Who is Aman to tell us that we have to carry on our lives the way he says? Who is he to tell me "smile like so" or "marry that man?" I'm tired of doing things the way Aman Mathur wants me to do them.
I open my mouth. Aman, I love you. I won't marry Rohit. We still have time. We'll be together. I love you.
Oh, but he's so stubborn! So stubborn, he still hasn't admitted that he loves me. Not unless he could pretend he was only speaking for Rohit, that is. How can something be so obvious that sometimes I forget that he spent quite a while denying it while clutching me tightly to his chest – so close that I could hear the stammering of his heart? He'll deny it again – he will never see his "weakness" come between me and – and what? A lifetime with Rohit? Of enshrining him in my memory? To be honest, I'd prefer to throw myself off a bridge. I won't sit here and let him dictate to me. It's time someone told the oh-so-knowing Mr. Mathur what he ought to do.

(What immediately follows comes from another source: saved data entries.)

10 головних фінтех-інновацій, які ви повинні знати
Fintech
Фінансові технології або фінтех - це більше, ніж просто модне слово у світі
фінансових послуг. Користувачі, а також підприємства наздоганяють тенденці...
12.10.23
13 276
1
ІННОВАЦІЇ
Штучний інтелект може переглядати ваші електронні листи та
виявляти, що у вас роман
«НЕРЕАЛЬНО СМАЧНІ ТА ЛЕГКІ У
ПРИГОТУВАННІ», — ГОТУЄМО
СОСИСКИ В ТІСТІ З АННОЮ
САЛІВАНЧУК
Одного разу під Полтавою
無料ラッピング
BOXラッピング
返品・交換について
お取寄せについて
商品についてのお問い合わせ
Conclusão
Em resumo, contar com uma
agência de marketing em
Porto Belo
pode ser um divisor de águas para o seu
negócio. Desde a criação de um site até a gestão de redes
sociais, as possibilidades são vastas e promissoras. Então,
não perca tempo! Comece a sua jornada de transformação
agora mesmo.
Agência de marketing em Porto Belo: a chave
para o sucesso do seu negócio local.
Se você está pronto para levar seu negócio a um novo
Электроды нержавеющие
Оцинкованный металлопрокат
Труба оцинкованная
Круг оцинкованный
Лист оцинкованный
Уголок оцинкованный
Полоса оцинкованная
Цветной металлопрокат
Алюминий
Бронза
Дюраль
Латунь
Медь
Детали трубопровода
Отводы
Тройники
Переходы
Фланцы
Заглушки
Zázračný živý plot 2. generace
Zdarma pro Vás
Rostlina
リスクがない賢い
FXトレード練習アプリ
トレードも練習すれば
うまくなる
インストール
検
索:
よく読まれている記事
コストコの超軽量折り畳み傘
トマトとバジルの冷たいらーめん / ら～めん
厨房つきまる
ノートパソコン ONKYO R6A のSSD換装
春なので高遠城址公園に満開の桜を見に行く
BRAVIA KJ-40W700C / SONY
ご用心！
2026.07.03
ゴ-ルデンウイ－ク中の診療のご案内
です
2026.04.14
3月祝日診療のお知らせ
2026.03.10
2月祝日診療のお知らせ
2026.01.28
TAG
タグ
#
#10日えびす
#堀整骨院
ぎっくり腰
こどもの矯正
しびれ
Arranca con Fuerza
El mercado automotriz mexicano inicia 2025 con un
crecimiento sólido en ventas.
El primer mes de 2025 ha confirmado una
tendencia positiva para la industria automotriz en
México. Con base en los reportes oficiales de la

So I stand up. I open my mouth. I intend to say something fine, something clever, something, anything. But all that comes out of my mouth is a frustrated screech, rather like a stepped-on cat.
Then I kick over the bowl of tumeric, just for good measure. It soaks into the pillow immediately like a pool of sulfur.
He jumps, and so does everyone else. My mother, Jennifer, turns her head so fast that her long black ponytail whips over her shoulder, and my Dadi cricks her neck. Sweetu nearly falls over in a half-completed dance move, and her sister Jazz bumps into her from behind. Their wide brown eyes travel over the room to rest on my face. Aman turns his head slowly to look up at me, and I stare down at him.
"I can't do it, Aman," I say. "I can't marry Rohit. Not like this. It's not fair," I say loudly to stop Dadi from saying anything. "I'm going to talk to him right now. Alone," I say as Aman opens his mouth. Let him try to tell me what to do. I'm not going to, not anymore.
I spin on my heel and head for the door. I know I'm making a fine exit – everyone is too stunned to say anything – when my progress is halted by pressure on my neck. Someone – and I have a fair idea who – has grabbed the edge of my veil. I turn, glaring my best glare, to look at the man seated next to the seat I had just vacated. He is still holding on to the end of my veil, and I feel my anger growing.
"Let go, Aman," I say through gritted teeth. "Let go or I'll drag you behind me all the way."
"Do it, then," he said in a tone that was so calm I hated him for a second. Hatred was good – hatred brought out the words that were choking me.
"How dare you?" I say in a voice that makes little Gia flinch. "How dare you try to stop me? How dare you – how dare you come here and turn my life upside down? How dare you remind me what it means to smile – and laugh – and love – and then take all that away from me? I can't undo what's been done! I can't forget how to smile – I can't forget laughing, and dancing, and loving! I wish I could."
I stop, realizing that I had said rather more than I had intended, and he had let go. My veil dances through the air to land, feather-light, on my feet.
"How dare you make me remember what it is to cry," I finish with a whisper. My face is wet, and so is his. My mother is trembling, her face shiny with tears. "Aman, you can't give me the world and then try to take it away from me. I'm holding on with both hands."
Then I turn and run, and if he calls after me, I don't hear.